Saved entries
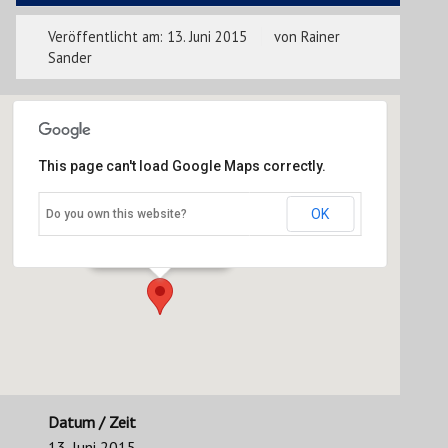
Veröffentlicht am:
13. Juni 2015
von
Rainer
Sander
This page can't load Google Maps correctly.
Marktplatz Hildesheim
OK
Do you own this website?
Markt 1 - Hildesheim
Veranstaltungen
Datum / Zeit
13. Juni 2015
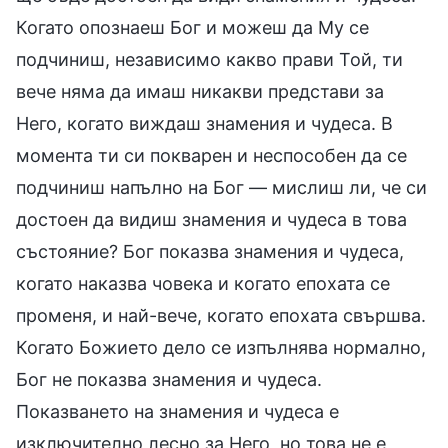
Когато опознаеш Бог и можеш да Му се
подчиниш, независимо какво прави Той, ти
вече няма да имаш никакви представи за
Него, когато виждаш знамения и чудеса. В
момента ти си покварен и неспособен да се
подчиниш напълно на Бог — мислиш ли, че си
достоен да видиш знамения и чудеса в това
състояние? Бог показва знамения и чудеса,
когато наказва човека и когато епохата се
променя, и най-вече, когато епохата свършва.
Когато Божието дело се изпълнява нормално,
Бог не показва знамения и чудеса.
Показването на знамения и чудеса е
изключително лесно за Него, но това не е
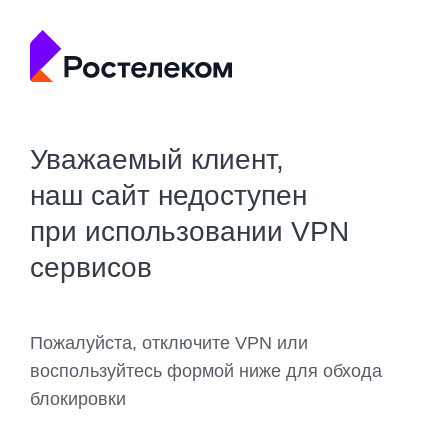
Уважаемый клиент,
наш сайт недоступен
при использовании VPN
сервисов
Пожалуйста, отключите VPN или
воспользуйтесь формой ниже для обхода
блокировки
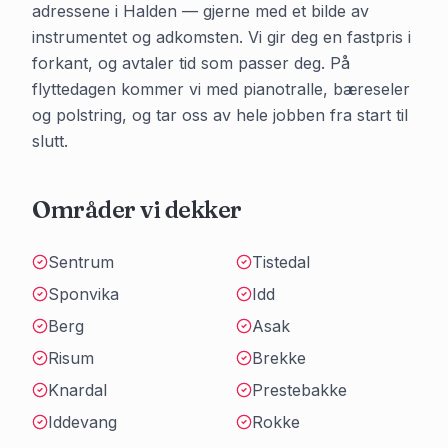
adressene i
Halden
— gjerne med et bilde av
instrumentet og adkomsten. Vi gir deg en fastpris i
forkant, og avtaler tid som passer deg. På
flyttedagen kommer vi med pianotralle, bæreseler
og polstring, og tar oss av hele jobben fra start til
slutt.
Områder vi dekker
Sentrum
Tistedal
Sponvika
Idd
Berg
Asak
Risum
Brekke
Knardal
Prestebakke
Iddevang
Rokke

■ **ASSIGNMENT**: The answer must consist of each line in the entries above that includes "епохата".

■ **RESULT FOR THIS TASK**:
когато наказва човека и когато епохата се
променя, и най-вече, когато епохата свършва.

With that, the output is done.